The details worth keeping
The success of the attack ultimately came down to how well organizations had implemented Conditional Access policies relating to multi-factor authentication. In security, the real value is not just the warning itself but the way it changes operational risk, account safety, and the cost of responding later. The people who should read carefully are system admins, shop owners, content teams, and anyone holding customer data or operational accounts. The next step is to see whether the current signals harden into a durable change or fade as a short-lived experiment.
Why this matters most
The signal is strong enough to deserve attention, but it still needs to be read as something developing rather than fully settled.

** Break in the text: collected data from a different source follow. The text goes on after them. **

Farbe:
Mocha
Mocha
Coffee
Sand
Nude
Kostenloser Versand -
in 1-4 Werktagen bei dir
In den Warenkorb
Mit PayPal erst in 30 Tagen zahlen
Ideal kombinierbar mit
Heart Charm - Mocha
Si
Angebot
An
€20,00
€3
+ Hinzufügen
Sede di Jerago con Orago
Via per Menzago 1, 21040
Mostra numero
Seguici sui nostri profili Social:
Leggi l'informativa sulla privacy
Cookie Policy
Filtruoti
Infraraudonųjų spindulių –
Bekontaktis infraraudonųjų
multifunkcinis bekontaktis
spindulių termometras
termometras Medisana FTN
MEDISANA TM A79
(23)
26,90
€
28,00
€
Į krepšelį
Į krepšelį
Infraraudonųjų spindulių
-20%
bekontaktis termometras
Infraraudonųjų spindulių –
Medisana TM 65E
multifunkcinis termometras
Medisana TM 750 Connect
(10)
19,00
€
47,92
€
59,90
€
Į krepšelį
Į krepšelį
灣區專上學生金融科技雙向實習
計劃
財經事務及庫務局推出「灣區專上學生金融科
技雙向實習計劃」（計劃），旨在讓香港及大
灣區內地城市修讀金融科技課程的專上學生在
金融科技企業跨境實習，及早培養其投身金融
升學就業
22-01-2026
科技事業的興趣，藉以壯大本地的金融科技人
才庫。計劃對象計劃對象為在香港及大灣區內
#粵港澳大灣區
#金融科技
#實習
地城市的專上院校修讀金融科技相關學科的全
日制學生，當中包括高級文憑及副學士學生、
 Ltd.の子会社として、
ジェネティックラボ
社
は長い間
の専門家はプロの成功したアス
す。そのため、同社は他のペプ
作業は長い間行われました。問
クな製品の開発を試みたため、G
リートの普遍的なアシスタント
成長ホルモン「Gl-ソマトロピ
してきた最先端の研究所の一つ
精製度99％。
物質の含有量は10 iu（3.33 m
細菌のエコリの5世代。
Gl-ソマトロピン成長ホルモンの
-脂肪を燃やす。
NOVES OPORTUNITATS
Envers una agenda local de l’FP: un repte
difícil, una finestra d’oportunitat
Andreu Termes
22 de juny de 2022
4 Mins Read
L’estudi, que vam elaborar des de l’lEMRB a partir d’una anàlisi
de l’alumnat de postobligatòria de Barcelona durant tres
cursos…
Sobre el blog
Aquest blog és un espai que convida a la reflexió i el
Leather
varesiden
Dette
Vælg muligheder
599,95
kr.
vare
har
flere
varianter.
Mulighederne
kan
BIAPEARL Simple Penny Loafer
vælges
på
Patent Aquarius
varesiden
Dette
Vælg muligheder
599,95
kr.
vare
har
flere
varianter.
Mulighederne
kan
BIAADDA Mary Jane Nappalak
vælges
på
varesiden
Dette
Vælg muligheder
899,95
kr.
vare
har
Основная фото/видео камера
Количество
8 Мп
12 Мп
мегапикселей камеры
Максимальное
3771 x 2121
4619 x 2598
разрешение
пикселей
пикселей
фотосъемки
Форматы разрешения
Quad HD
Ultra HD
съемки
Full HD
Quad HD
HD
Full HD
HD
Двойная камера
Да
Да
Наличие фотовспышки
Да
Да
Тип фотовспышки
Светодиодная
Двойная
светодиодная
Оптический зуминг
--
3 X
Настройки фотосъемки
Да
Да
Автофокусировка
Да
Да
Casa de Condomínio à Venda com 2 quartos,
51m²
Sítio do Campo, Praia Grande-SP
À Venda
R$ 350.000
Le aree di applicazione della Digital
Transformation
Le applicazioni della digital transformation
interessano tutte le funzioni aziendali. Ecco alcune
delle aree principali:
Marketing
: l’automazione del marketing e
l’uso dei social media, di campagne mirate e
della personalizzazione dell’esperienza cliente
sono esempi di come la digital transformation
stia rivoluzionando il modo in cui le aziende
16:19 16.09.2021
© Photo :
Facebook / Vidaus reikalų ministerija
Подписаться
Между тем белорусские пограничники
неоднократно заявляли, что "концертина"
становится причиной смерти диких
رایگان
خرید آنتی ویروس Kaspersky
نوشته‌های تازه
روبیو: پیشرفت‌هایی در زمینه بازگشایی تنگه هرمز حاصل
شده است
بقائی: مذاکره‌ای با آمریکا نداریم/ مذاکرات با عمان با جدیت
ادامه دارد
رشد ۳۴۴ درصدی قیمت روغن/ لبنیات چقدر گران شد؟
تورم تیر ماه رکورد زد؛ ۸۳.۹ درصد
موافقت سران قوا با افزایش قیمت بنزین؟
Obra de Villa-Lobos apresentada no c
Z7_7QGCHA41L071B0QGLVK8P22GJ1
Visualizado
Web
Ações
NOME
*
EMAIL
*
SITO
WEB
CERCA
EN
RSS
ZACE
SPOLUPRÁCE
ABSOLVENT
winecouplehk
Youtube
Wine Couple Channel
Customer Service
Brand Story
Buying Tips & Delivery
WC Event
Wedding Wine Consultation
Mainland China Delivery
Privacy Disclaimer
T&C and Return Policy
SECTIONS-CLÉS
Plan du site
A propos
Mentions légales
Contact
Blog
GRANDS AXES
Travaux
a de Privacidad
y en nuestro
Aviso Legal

With 1 source layers on the table, the part worth reading most closely is where firm facts meet the market's early reaction. “Many of the compromised businesses had implemented multi-factor authentication (MFA) via a Conditional Access Policy (CAP), but the MFA was not configured to cover this specific flow that attackers used,” Huntress explained, referring to the exploitation of ROPC.
What to watch next
The next layer to watch is scope, patch speed, and the operating cost if teams are forced to change process because of this story. Patrick Tech Media will keep checking rollout speed, user reaction, and how TechRadar update the next pieces. From 1 early signals, the piece keeps 1 references that are useful for locking the main details in place. That is why the useful reading move is not to stop at the headline, but to compare the promise, the workflow change, and the likely cost before deciding anything.